_To do:_
Write out the entries below word for word, from their first line through the line with "common name: Barred sulphur", and stop after that line.

◆ ◆ ◆ ◆

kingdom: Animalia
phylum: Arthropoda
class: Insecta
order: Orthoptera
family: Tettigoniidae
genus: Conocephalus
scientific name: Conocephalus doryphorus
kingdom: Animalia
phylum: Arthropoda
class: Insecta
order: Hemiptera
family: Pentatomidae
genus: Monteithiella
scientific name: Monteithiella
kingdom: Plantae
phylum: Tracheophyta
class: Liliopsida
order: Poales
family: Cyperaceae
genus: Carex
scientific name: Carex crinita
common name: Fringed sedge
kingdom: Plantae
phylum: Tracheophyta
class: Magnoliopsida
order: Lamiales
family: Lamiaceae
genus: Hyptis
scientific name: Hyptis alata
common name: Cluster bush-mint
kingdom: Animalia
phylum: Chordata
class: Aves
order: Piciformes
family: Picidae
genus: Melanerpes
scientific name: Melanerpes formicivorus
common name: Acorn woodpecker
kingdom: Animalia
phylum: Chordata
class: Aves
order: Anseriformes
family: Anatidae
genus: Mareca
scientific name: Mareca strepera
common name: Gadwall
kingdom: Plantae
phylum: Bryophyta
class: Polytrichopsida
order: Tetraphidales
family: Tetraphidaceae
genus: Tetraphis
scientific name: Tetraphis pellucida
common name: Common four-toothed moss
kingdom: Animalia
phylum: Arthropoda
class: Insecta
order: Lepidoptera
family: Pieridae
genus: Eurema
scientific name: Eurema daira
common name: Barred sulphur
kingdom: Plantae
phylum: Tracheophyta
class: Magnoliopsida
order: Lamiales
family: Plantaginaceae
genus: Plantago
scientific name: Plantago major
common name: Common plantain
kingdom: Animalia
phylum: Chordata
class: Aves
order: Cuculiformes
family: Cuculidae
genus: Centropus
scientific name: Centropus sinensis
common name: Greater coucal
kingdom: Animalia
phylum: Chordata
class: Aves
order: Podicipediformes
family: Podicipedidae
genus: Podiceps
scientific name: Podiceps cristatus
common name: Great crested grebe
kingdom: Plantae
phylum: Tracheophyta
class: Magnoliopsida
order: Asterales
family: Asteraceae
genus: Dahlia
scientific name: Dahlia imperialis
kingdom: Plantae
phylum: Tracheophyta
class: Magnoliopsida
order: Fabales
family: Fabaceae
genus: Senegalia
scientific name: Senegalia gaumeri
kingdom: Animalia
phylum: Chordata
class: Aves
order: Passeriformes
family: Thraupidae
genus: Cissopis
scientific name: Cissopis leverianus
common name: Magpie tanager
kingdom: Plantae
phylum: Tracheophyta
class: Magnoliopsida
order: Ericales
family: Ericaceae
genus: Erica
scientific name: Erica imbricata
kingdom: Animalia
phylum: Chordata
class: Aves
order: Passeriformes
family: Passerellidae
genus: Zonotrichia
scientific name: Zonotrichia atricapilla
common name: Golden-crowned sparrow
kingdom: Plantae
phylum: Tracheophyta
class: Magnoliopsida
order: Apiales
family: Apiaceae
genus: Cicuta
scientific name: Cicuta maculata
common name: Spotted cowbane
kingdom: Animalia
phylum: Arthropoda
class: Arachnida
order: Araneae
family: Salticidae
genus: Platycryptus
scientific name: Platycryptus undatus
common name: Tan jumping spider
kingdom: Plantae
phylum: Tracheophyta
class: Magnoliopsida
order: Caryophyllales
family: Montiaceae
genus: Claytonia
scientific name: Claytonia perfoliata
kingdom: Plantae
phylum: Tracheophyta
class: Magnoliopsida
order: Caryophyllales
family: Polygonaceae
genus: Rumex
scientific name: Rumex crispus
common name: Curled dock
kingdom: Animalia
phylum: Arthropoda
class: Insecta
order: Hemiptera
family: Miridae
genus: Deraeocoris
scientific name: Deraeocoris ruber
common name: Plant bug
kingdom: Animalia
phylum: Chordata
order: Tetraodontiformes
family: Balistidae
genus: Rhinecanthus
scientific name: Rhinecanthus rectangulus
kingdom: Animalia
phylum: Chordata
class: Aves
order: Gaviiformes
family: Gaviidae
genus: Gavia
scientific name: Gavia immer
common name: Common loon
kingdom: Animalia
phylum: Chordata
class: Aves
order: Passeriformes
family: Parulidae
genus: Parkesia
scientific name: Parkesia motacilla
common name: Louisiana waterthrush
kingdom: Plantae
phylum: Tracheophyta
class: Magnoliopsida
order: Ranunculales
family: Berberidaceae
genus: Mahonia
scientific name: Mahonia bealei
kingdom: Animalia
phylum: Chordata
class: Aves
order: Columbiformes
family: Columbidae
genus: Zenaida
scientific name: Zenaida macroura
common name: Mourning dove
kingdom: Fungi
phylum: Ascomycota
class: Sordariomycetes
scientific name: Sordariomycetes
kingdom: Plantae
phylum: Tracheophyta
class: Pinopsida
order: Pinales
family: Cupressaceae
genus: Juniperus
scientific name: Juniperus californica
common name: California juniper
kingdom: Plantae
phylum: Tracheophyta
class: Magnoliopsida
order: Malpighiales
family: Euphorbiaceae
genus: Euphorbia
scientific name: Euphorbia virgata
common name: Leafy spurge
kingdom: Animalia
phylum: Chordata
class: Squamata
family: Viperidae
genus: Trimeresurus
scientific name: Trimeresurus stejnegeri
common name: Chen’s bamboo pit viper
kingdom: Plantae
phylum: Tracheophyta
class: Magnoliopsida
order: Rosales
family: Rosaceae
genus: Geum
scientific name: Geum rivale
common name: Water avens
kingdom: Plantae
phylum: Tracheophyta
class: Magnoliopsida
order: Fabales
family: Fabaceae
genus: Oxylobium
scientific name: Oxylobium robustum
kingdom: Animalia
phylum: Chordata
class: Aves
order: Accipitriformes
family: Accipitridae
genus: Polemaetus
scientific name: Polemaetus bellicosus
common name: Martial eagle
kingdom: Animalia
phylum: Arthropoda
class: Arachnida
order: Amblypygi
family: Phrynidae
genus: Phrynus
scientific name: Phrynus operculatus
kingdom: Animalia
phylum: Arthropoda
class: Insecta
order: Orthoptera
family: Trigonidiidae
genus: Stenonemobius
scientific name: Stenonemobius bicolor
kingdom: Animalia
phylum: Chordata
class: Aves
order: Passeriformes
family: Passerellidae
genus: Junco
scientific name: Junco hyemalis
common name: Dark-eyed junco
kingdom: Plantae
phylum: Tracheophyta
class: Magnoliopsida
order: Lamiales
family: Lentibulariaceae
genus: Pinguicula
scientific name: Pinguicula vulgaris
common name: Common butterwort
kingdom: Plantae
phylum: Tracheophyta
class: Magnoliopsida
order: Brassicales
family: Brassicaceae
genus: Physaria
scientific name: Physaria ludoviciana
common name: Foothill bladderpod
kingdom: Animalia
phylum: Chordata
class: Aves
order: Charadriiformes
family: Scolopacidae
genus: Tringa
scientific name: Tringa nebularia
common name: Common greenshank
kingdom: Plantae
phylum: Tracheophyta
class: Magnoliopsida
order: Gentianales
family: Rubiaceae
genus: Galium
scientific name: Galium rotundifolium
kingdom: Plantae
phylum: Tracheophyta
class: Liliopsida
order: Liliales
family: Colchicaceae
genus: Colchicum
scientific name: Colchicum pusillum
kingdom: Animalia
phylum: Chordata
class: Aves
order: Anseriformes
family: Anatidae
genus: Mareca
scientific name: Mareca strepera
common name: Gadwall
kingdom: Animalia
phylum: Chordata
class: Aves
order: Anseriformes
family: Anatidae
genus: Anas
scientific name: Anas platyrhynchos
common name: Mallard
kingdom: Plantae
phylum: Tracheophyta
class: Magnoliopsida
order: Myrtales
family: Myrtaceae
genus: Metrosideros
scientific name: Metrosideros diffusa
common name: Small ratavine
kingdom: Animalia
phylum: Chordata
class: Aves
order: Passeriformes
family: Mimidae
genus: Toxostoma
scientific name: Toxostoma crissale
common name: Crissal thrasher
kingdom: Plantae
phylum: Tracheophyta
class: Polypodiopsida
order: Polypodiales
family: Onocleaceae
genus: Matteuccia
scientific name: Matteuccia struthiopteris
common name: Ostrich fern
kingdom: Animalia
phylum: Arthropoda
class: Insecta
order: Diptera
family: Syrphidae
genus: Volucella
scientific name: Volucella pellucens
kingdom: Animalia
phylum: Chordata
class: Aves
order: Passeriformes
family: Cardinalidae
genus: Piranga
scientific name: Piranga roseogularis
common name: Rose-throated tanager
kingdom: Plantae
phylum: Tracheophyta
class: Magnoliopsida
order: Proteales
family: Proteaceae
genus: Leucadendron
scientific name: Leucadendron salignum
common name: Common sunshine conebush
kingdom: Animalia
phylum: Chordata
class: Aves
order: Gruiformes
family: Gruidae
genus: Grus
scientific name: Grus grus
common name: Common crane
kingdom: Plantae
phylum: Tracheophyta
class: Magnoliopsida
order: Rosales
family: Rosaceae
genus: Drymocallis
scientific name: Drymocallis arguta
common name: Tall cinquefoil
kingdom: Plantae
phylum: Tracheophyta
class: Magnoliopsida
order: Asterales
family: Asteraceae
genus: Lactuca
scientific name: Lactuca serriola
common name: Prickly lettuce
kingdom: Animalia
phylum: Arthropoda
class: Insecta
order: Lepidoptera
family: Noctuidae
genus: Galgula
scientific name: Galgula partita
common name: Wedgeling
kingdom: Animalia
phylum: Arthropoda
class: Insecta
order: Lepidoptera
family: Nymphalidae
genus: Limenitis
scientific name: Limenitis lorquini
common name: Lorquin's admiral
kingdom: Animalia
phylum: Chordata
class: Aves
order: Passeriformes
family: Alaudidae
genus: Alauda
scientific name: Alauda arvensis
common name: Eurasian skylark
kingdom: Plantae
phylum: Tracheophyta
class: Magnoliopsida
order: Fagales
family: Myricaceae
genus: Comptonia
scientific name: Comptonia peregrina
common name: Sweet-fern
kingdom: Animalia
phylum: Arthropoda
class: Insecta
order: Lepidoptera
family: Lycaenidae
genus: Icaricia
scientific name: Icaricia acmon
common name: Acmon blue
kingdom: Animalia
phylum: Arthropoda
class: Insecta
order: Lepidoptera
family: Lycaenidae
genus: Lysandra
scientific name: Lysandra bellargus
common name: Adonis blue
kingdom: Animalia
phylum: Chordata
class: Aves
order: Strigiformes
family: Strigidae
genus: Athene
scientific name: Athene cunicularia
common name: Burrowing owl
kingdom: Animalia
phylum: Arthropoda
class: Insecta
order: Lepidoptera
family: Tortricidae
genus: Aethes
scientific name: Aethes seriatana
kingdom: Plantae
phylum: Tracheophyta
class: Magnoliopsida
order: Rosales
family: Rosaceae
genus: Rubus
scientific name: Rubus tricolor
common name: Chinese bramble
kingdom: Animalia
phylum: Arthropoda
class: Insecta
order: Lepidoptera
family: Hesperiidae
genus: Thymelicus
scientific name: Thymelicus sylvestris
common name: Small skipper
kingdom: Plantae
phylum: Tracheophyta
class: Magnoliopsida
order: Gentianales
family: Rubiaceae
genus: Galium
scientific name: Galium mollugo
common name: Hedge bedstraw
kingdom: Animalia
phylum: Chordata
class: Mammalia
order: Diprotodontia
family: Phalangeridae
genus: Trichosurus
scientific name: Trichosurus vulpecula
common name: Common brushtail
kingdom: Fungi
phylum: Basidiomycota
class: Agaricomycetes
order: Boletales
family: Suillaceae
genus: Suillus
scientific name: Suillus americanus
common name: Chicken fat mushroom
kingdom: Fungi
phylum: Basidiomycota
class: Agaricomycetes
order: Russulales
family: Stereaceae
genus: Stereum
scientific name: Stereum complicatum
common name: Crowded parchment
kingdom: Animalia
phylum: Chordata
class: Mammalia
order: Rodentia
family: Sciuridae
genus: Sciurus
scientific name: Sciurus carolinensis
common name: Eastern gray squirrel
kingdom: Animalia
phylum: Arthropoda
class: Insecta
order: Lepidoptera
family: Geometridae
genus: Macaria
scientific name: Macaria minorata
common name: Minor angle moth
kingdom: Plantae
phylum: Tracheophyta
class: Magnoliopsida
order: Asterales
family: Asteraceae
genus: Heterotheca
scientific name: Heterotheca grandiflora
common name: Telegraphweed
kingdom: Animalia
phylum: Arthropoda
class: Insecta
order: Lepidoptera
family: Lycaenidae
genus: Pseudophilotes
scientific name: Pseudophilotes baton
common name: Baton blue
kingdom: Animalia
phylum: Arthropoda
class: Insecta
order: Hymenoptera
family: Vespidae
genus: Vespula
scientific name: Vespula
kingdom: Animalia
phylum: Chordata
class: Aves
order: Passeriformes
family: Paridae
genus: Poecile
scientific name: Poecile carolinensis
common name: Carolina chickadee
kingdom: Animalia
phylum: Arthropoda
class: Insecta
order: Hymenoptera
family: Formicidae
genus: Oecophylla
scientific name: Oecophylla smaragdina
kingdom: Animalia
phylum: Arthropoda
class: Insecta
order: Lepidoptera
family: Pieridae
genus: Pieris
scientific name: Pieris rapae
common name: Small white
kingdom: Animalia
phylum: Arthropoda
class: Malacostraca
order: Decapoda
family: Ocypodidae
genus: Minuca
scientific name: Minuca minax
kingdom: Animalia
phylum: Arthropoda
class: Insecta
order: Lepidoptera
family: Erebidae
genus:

◆ ◆ ◆ ◆

_Full solution:_
kingdom: Animalia
phylum: Arthropoda
class: Insecta
order: Orthoptera
family: Tettigoniidae
genus: Conocephalus
scientific name: Conocephalus doryphorus
kingdom: Animalia
phylum: Arthropoda
class: Insecta
order: Hemiptera
family: Pentatomidae
genus: Monteithiella
scientific name: Monteithiella
kingdom: Plantae
phylum: Tracheophyta
class: Liliopsida
order: Poales
family: Cyperaceae
genus: Carex
scientific name: Carex crinita
common name: Fringed sedge
kingdom: Plantae
phylum: Tracheophyta
class: Magnoliopsida
order: Lamiales
family: Lamiaceae
genus: Hyptis
scientific name: Hyptis alata
common name: Cluster bush-mint
kingdom: Animalia
phylum: Chordata
class: Aves
order: Piciformes
family: Picidae
genus: Melanerpes
scientific name: Melanerpes formicivorus
common name: Acorn woodpecker
kingdom: Animalia
phylum: Chordata
class: Aves
order: Anseriformes
family: Anatidae
genus: Mareca
scientific name: Mareca strepera
common name: Gadwall
kingdom: Plantae
phylum: Bryophyta
class: Polytrichopsida
order: Tetraphidales
family: Tetraphidaceae
genus: Tetraphis
scientific name: Tetraphis pellucida
common name: Common four-toothed moss
kingdom: Animalia
phylum: Arthropoda
class: Insecta
order: Lepidoptera
family: Pieridae
genus: Eurema
scientific name: Eurema daira
common name: Barred sulphur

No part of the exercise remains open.